A bancada evangélica reúne mais de 100 dos 513 deputados
da Câmara e, historicamente, tem se colocado como adversária dos partidos do
campo da esquerda.

Em 2015, por exemplo, a bancada foi uma das principais
propulsoras do chamado “kit gay”, uma fake news que se espalhou na primeira
gestão de Dilma Rousseff (2010-2014).

Parlamentares e grupos religiosos afirmavam na ocasião
que o governo do PT estaria distribuindo material pornográfico a crianças do
ensino fundamental.

Na verdade, o kit, à época sob análise do Ministério da
Educação, era direcionado a professores e alunos do ensino médio e integrava o
programa Escola Sem Homofobia, cujo objetivo era combater o preconceito nas
escolas.

Elaborado por ONGs contratadas mediante convênio e após
cobrança do Ministério Público Federal, o material incluía um caderno
direcionado aos gestores, boletins destinados aos estudantes e vídeos.

Jair Bolsonaro (PL) foi um dos políticos que estimularam
as notícias falsas sobre o kit, tendo se projetado nacionalmente a partir desse
caso, como ele próprio afirmou em várias notícias posteriores. Em seu governo,
ele contou com amplo apoio dos evangélicos

Já o governo Lula é aprovado por 38% da população
brasileira neste início de gestão, mas entre os evangélicos esse percentual cai
a 28%, como mostrou a mais recente pesquisa do Datafolha.

MINISTÉRIOS DIZEM QUE NORMAS SÃO URGENTES E FUNDAMENTAIS

Procurados, Arthur Lira e José Guimarães não se
pronunciaram.

O Ministério da Saúde afirmou considerar fundamental o
debate entre os Poderes, mantendo constante diálogo com o Congresso.

“Sobre o Programa Nacional de Equidade de Gênero, Raça e
Valorização das Trabalhadoras do Sistema Único de Saúde (SUS), a iniciativa
trata do enfrentamento às desigualdades de gênero e raça, discriminação e
preconceito de qualquer tipo de violências a trabalhadoras e trabalhadores de
saúde”, disse a pasta, acrescentando que as mulheres representam 74% da força
de trabalho no SUS. 

“As ações previstas pelo programa vão ampliar as
condições necessárias à prática da equidade.”
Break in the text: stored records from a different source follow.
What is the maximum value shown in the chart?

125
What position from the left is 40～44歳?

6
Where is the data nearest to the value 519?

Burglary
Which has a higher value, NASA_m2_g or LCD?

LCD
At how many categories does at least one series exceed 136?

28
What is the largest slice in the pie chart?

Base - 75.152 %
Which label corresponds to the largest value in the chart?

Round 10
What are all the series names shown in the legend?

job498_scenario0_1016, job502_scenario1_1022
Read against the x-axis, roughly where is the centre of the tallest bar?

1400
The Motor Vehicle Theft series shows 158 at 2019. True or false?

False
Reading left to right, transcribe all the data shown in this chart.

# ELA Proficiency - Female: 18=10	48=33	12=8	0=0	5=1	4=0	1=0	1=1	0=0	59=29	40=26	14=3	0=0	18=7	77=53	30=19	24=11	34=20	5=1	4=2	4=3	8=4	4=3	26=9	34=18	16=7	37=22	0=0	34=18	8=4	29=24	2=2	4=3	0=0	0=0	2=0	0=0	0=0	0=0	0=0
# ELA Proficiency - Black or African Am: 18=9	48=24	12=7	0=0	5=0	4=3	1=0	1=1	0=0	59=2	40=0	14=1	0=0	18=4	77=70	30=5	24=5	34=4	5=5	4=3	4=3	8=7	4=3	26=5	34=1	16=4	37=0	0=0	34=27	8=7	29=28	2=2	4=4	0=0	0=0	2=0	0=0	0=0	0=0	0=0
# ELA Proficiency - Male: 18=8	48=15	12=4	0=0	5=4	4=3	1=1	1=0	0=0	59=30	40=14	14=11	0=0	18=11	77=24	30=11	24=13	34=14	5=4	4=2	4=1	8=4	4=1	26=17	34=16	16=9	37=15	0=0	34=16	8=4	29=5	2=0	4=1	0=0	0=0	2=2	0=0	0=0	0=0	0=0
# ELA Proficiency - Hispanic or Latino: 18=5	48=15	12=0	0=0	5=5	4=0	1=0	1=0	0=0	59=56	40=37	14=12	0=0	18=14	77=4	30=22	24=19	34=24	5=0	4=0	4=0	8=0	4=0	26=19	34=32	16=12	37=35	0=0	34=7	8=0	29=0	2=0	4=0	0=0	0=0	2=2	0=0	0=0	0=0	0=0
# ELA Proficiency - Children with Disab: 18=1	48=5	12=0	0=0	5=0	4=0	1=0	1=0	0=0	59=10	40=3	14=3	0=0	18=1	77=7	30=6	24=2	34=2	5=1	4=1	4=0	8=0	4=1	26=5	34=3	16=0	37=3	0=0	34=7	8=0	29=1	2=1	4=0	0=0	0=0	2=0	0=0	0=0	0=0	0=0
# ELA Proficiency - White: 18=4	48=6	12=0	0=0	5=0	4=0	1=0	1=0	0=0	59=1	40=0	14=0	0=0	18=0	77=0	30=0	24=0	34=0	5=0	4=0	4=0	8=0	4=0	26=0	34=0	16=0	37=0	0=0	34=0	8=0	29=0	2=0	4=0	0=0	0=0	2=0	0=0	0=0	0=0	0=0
O ministério deu uma resposta inicial que,
posteriormente, afirmou ter sido enviada de forma equivocada. O texto foi
atualizado.

O Ministério da Igualdade Racial afirma que é preciso
“apresentar uma solução para os crescentes casos de invasões a terreiros de
candomblé, umbanda e outras religiões de matriz africana”.

De acordo com dados enviados pela pasta, de 2015 a 2018
foram registrados 3.288 casos de racismo religioso, “sem contar que os
homicídios (seis, em 2016 no Pará) e a expulsão de lideranças religiosas dos
territórios de favelas e bairros periféricos não têm sido contabilizados” 

“O decreto faz-se necessário nesse momento. Não impedindo
então, de qualquer forma, que a matéria seja foco de discussão no Congresso
Nacional a partir da sociedade. Inclusive, acreditamos que no futuro o Estado
brasileiro possa aprovar um projeto de lei que promova mecanismos de combate ao
racismo religioso e promoção da liberdade de crenças e religiões no Brasil.”